Key contributors to this uneven burden include:
- Health care deserts with minimal or no local cardiology services
- Low household incomes that limit access to regular checkups, medications, and healthy food
- Food insecurity and dependence on inexpensive, highly processed products
- Relentless financial strain that accelerates underlying cardiovascular risk factors
| County Type | Clinic Density* | Heart Disease Deaths |
|---|---|---|
| Urban, high income | High | Lower |
| Rural, high poverty | Low | Higher |
| Small metro, mixed income | Moderate | Moderate |
*Clinics per 10,000 residents; heart disease deaths shown as relative comparisons within the regions analyzed.
Policy, prevention, and the need to focus on high-risk neighborhoods
Public health experts at Washington University argue that the evidence clearly points beyond individual behavior to broader policy decisions. Choices about where to build clinics, how to fund prevention programs, and which communities receive infrastructure investments are shaping who survives heart disease-and who does not.
They advocate for zip code-level prevention strategies that prioritize neighborhoods where cardiac hospitalizations and early deaths are climbing fastest. Rather than one-size-fits-all campaigns, they call for tailored approaches that recognize the specific barriers residents face, from lack of transportation to limited childcare.
Recommended strategies include scaling up early and frequent blood pressure and cholesterol screenings, expanding mobile health services in areas without nearby clinics, and forming partnerships with community organizations, faith groups, and local employers. Without intentionally redirecting resources to high-burden areas, they caution, cutting-edge cardiology treatments will continue to reach those who already have the most advantages.
Researchers and clinicians involved in the work outlined several practical priorities for local, state, and federal leaders:
- Deploy mobile screening units to workplaces, congregations, schools, and community centers in historically underfunded neighborhoods.
- Support affordable, heart-healthy food options through subsidies, incentives for grocery retailers, and support for local markets in food deserts.
- Invest in community health workers who can visit patients at home for blood pressure checks, medication counseling, and follow-up after hospitalizations.
- Offer incentives for primary care and cardiology practices to establish or expand clinics in census tracts with the highest cardiovascular mortality.

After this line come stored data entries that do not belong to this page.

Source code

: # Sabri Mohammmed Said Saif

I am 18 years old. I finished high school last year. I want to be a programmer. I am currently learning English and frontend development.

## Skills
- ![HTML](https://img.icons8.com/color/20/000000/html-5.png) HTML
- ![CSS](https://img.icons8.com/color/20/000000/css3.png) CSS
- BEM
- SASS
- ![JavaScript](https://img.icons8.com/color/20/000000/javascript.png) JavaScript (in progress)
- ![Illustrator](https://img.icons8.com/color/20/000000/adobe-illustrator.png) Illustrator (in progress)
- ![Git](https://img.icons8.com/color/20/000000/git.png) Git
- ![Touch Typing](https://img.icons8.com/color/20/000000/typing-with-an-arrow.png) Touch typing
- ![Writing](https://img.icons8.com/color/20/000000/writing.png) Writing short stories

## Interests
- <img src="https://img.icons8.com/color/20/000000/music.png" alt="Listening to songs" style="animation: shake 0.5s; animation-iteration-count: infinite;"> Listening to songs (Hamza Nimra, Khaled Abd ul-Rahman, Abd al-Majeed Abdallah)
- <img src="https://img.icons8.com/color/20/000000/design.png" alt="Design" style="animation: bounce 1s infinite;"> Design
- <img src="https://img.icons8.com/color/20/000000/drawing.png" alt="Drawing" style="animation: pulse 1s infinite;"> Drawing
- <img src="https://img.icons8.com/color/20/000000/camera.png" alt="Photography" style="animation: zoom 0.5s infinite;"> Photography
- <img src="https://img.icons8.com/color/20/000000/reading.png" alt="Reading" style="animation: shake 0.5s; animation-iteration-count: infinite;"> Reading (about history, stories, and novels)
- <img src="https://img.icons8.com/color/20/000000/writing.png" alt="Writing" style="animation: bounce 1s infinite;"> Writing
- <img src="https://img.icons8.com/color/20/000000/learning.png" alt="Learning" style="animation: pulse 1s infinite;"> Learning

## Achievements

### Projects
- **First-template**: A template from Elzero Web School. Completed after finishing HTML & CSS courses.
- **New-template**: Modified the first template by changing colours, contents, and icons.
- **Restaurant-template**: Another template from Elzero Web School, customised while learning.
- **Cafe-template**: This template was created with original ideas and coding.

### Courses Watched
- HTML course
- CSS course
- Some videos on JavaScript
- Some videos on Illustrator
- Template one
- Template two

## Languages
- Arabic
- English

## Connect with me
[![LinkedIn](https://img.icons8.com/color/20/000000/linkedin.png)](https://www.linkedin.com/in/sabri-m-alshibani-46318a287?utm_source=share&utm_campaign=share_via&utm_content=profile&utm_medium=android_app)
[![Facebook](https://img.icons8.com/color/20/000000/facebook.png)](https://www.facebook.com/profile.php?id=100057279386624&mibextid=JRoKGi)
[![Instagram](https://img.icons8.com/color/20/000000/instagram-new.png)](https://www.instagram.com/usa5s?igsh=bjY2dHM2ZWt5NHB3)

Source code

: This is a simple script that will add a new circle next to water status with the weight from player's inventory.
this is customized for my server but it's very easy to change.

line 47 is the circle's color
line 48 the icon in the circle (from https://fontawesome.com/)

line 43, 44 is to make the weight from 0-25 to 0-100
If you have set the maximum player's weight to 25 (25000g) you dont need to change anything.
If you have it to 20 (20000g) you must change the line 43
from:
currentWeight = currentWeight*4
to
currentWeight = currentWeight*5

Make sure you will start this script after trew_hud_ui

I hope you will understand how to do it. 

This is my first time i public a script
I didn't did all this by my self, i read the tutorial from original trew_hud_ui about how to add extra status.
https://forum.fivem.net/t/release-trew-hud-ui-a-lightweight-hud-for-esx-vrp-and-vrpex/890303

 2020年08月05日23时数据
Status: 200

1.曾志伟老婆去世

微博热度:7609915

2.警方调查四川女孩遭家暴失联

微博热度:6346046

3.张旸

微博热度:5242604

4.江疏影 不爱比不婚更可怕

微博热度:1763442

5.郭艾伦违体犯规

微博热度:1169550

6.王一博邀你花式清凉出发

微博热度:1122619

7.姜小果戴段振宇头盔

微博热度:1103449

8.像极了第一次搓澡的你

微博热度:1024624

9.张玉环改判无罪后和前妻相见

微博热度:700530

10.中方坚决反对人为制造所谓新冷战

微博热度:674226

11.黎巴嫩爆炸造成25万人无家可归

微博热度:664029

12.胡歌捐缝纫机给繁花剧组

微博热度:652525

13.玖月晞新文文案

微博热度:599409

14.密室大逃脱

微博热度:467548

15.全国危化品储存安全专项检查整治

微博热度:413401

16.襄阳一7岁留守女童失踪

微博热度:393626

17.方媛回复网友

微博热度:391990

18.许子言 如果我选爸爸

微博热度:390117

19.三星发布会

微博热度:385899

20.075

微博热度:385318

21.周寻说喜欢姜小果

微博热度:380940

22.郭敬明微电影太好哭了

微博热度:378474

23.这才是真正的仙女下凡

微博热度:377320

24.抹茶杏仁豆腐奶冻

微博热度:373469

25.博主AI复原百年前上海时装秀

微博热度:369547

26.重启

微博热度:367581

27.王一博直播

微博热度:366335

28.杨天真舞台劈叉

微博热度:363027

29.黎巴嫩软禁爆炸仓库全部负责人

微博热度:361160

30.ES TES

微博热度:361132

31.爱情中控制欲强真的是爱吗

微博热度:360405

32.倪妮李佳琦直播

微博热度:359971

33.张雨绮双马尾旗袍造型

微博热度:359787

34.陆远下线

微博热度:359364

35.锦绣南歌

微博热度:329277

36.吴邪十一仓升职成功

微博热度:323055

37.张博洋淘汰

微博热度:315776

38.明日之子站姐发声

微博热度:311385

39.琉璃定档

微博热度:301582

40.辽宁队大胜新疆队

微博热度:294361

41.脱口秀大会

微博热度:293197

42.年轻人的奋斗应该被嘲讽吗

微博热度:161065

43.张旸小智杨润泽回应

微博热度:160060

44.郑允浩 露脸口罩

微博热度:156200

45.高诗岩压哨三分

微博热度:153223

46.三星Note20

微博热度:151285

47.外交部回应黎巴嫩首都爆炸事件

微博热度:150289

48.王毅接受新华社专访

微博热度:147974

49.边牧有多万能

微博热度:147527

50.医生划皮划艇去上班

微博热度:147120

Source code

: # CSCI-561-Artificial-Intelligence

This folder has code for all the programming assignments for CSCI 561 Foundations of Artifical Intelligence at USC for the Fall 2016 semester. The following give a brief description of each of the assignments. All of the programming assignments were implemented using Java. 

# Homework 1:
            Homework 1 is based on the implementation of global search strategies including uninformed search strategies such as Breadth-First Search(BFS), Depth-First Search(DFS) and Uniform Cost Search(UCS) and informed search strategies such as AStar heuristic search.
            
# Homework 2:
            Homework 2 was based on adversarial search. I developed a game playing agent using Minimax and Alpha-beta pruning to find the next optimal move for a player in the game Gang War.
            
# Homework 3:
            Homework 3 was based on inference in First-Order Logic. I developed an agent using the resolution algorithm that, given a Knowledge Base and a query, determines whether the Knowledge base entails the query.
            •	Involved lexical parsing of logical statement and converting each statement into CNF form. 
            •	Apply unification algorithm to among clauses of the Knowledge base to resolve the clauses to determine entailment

| Priority Area | Key Action | Intended Impact |
|---|---|---|
| Screening & Early Detection | Provide no-cost annual heart health checks | Identify high-risk individuals sooner |
| Neighborhood Investment | Fund new clinics, parks, and safe walking paths | Support healthier daily routines |
| Community Health Workforce | Train and employ local health workers | Improve continuity of care and follow-up |
Looking ahead: closing the cardiovascular equity gap
As researchers continue to track these trends, a clear message is emerging across the public health community: unless targeted, place-based strategies are put in place, the burden of heart disease will increasingly fall along predictable lines of race, neighborhood, and income.
The Washington University team plans to focus its next phase of work on identifying which local policies and clinical approaches most effectively reduce gaps in cardiovascular outcomes. That includes evaluating community-level interventions, from expanded Medicaid coverage to investments in housing, transportation, and food access.
For now, the authors argue, the data make one point unmistakable: achieving cardiovascular equity must move from a distant goal to an immediate priority for policymakers, health systems, and community leaders. The choices made in the coming years-about where to invest, whom to prioritize, and which barriers to remove-will shape not only who develops heart disease, but also who has the resources and opportunity to survive it.